> Instructions
(a) List every acronym in the blog post on Comment Is Free feeds.
(b) Pick up the blog post on Comment Is Free feeds after its final sentence and keep writing.

> Reading text
•••
Bloglines subscriptions numbers and OPML file for The Guardian's Comment Is Free site
I've mentioned a couple of times in the last few weeks the debate about whether The Guardian is entitled to call their "Comment Is Free" site a 'group blog', or whether it is just a random assortment of opinion columns from the paper held together by a handful of regular contributors.
What can't be doubted is that the site presents itself in a very richly featured blog format, which includes the provision of RSS feeds on a per author basis.
The feeds aren't perfect, as can be seen from this Bloglines screenshot. It looks like some internal content management instruction ends up being written out into the <title> tag of the XML output.
DO NOT WRITE HERE (only for stories imported from the paper)
Whilst the site includes a page alphabetically listing contributors, it doesn't appear to list anywhere the addresses of all the RSS feeds. Instead, the Comment Is Free RSS help page states:
The latest 15 stories posted by individual authors are also available as separate webfeeds.
•••
(Recorded data)
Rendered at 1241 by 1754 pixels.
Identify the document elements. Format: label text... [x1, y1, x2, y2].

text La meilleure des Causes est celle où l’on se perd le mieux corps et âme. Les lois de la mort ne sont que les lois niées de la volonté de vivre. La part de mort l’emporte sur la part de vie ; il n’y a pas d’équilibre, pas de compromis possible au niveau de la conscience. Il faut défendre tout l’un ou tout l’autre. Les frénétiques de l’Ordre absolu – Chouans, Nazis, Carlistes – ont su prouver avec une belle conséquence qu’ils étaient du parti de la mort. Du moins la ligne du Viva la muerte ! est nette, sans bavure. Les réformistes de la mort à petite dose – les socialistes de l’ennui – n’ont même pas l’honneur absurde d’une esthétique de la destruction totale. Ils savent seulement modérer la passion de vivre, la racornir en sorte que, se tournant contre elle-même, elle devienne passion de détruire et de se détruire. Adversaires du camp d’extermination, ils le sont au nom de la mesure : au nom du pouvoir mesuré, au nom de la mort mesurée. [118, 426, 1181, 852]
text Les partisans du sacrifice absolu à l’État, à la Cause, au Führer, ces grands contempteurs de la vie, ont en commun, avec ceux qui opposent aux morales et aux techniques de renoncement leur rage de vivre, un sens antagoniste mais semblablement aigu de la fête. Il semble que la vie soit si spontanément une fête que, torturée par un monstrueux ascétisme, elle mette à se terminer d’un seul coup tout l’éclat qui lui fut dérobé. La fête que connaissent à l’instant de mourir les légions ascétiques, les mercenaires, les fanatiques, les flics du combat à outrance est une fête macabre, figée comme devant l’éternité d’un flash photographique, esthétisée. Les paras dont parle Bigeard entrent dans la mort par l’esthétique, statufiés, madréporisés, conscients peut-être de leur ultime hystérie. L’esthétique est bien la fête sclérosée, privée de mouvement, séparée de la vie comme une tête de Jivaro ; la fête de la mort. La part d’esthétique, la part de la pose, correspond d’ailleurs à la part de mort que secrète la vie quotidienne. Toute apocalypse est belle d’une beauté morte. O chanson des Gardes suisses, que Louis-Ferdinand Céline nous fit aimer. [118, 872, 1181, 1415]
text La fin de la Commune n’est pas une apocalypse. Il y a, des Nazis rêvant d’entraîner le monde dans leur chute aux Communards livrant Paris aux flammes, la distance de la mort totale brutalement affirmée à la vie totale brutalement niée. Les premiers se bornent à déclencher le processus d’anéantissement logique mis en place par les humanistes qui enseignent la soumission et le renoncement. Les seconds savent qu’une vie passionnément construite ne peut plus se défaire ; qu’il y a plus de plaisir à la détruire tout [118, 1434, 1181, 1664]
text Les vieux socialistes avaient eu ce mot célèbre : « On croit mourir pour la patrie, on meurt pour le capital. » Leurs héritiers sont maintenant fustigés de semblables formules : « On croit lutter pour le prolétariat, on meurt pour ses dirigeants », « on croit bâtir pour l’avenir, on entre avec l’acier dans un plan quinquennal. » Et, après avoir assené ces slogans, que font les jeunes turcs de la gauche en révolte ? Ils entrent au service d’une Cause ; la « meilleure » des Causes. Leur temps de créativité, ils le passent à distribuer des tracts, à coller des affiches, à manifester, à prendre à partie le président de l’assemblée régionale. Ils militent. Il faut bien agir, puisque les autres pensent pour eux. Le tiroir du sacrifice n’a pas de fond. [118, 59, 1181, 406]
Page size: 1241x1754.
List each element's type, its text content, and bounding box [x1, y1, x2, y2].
•••
> The replies
(a) OPML, RSS, XML

(b)
These are available by via the individual author's archive or profile pages, linked to from the Contributors' A-Z
Or, you can guess the url yourself. They come in the form http://commentisfree.guardian.co.uk/firstname_lastname/index.xml
Since I wanted to do some analysis of the feeds, the easiest way for me to subscribe to them all was via a bulk OPML file. With one not being available directly from the newspaper, I cobbled one together using some Excel jiggery-pokery. [1]
You can download it here.
It is a monster of a file, with 1,968 RSS feeds listed in it, although I'm quite sure it went out of date almost as soon as I made it, which was a month ago now.
I haven't cleaned it up much, but it does seem to import into a feed reader fine. I notice the alphabetical sort is rigidly on the last part of a name. That means 'Election Night Live' is under 'L', whilst 'Alan Johnson MP' and 'Volker Perthes and Freideman Müller' are both under 'M' for varying reasons.
Having subscribed to all these feeds in Bloglines, I was able to have a look at the public subscription numbers for them. Charlie Brooker is leading the Comment Is Free popularity stakes amongst Bloglines users by some considerable distance.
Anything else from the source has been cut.